* _INSTRUCTIONS TO FOLLOW_: Of all the lines below, output only those starting at the one with "ring tip: (547, 376)" and ending at the one with "ring mcp: (670, 394)", both ends included, exactly as written.

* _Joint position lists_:
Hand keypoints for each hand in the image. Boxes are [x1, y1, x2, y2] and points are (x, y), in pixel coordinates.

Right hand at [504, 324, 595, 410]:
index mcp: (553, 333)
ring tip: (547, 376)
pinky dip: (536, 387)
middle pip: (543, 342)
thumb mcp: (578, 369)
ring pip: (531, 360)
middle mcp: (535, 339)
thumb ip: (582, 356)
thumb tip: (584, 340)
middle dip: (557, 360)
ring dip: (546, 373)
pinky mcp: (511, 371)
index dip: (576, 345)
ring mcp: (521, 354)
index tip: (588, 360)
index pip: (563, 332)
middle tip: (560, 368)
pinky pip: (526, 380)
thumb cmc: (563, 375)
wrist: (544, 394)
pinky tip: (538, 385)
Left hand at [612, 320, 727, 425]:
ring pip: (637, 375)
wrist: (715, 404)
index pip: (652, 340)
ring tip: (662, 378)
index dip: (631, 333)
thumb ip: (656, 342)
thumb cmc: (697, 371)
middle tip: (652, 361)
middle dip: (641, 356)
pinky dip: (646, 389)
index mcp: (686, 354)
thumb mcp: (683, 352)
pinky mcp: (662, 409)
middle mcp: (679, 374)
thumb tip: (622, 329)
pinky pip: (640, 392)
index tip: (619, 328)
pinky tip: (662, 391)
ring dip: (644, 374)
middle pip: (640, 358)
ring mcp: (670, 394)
* * *
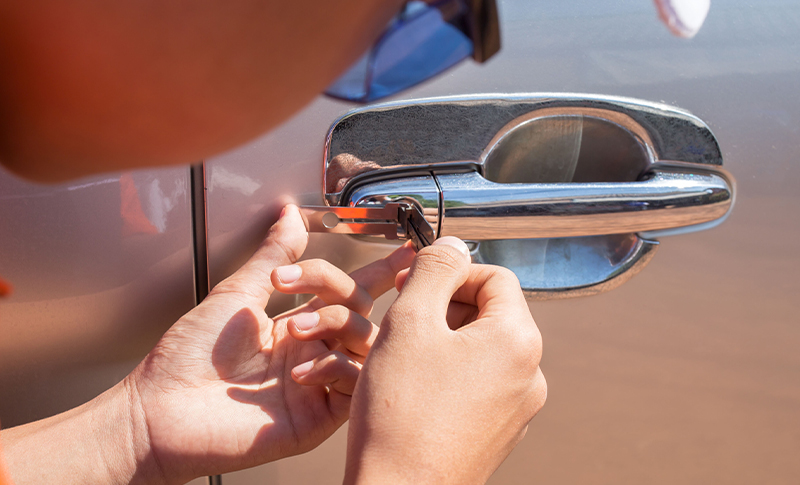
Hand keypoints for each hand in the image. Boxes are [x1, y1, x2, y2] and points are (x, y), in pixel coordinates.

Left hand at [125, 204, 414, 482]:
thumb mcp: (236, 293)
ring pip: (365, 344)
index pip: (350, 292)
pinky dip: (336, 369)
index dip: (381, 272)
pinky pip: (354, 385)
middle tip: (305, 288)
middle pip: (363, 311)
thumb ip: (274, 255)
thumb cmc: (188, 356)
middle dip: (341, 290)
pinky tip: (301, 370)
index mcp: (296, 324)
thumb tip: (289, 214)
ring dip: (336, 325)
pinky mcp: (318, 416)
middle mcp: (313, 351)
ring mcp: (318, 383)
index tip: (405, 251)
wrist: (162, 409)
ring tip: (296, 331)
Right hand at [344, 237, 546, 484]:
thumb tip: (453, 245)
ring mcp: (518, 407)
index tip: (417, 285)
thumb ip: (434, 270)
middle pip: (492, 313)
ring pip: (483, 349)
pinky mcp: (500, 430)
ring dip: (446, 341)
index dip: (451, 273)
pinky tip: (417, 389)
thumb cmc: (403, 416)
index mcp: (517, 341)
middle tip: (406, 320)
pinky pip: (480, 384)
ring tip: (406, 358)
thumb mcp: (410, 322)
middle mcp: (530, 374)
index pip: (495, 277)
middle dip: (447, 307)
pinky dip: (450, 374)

* _COMPLETED TASK_:
ring tip: (547, 376)
pinky dip: (536, 387)
middle pip: (543, 342)
thumb mcp: (578, 369)
ring pip: (531, 360)
middle mcp: (535, 339)
thumb ip: (582, 356)
thumb tip: (584, 340)
middle dip: (557, 360)
ring dip: (546, 373)
pinky mcp: (511, 371)
index dip: (576, 345)
ring mcp: (521, 354)
index tip: (588, 360)
index pip: (563, 332)
middle tip: (560, 368)
pinky pip: (526, 380)
thumb cmc: (563, 375)
wrist: (544, 394)
pinky tip: (538, 385)
Left hand at [612, 320, 727, 425]:
ring pip: (637, 375)
wrist: (715, 404)
index pip: (652, 340)
ring tip: (662, 378)
index dip: (631, 333)
thumb ip: (656, 342)
thumb cmc: (697, 371)
middle tip: (652, 361)
middle dip: (641, 356)
pinky dip: (646, 389)
index mcp: (686, 354)
thumb mcp: (683, 352)
pinky mcp: (662, 409)
middle mcp: (679, 374)
thumb tip: (622, 329)
pinky pip: (640, 392)
index tip: (619, 328)
pinky tip: (662, 391)
ring dip: (644, 374)
middle pip: (640, 358)
ring mcp: (670, 394)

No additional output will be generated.